Affiliate agrees to refrain from disclosing NEFLINK’s confidential information or the Advertiser’s confidential information (including but not limited to commission rates, conversion rates, email addresses, fees, and identities of Advertisers) to any third-Party without prior written permission from NEFLINK.
16. INTELLECTUAL PROPERTY RIGHTS
16.1. You may not alter, modify, copy, lease, trade in services, trademarks, copyrights, patents, technology, graphics, materials, trade secrets, tools, etc. owned by NEFLINK in any way without the prior written consent of NEFLINK.
16.2. Your use of the service will be governed by and subject to laws and regulations relating to intellectual property rights. You represent and warrant that you comply with the laws relating to intellectual property rights, and you will be solely responsible for any violations of any relevant laws and any violations with third-party.
16.2. NEFLINK is absolutely not responsible for any infringement of intellectual property rights when using the materials, tools, and information you provide to NEFLINK.
NEFLINK reserves the right to withhold payment and take appropriate legal action to cover its damages against any Affiliate that violates the terms of this Agreement or breaches the representations and warranties set forth in this Agreement or commits fraudulent activity against NEFLINK. Except as otherwise specified, the rights and remedies granted to a Party under the Agreement are cumulative and in addition to, not instead of, any other rights and remedies which the Party may possess at law or in equity.
18. APPLICABLE LAW AND DISPUTE RESOLUTION
18.1. This Agreement shall be construed and governed by the laws of Vietnam.
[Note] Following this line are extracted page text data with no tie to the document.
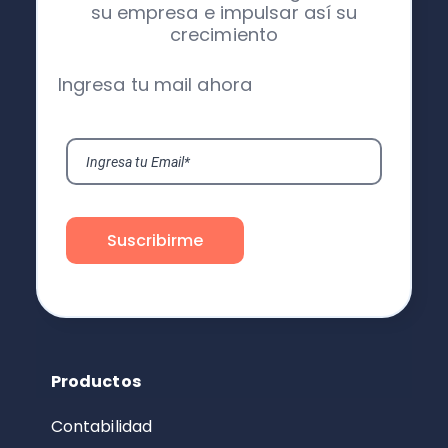
su empresa e impulsar así su
crecimiento
Ingresa tu mail ahora
Productos
Contabilidad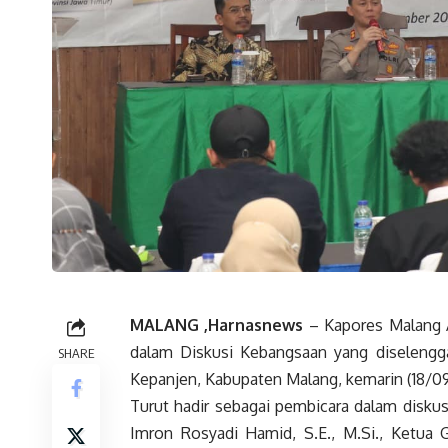
MALANG ,Harnasnews
– Kapores Malang AK
dalam Diskusi Kebangsaan yang diselengga
SHARE
Kepanjen, Kabupaten Malang, kemarin (18/0
Turut hadir sebagai pembicara dalam disku
Imron Rosyadi Hamid, S.E., M.Si., Ketua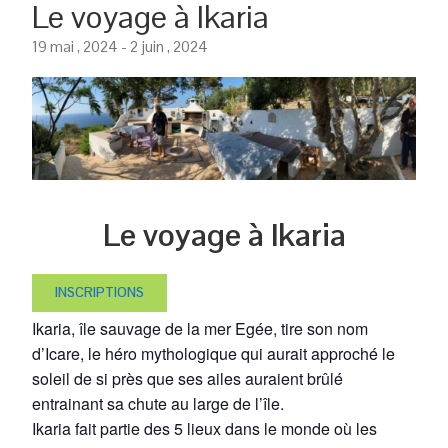
Le voyage à Ikaria
19 mai , 2024
-
2 juin , 2024
Le voyage à Ikaria
INSCRIPTIONS
Ikaria, île sauvage de la mer Egée, tire son nom
d’Icare, le héro mythologique qui aurait approché le
soleil de si près que ses ailes auraient brûlé
entrainant sa chute au large de l’île.
Ikaria fait partie des 5 lieux dans le monde où les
In the event that any lawsuit, action, or other legal proceeding is brought against either Party in connection with the Agreement, each Party shall submit to the competent court located in Ho Chi Minh City, Vietnam, and agrees to comply with all requirements necessary to provide the court with such jurisdiction.
18.2. In the event of a claim, the losing Party shall bear all costs associated with the claim, attorneys, courts, etc., for both Parties.
19. GENERAL AGREEMENTS
19.1. Business days are working days of the week, excluding weekends such as Saturdays and Sundays or public holidays. If notice is sent within 5 (five) business days, weekends or holidays will not be counted.
19.2. This Agreement comes into effect on the day NEFLINK announces that your Affiliate account is accepted.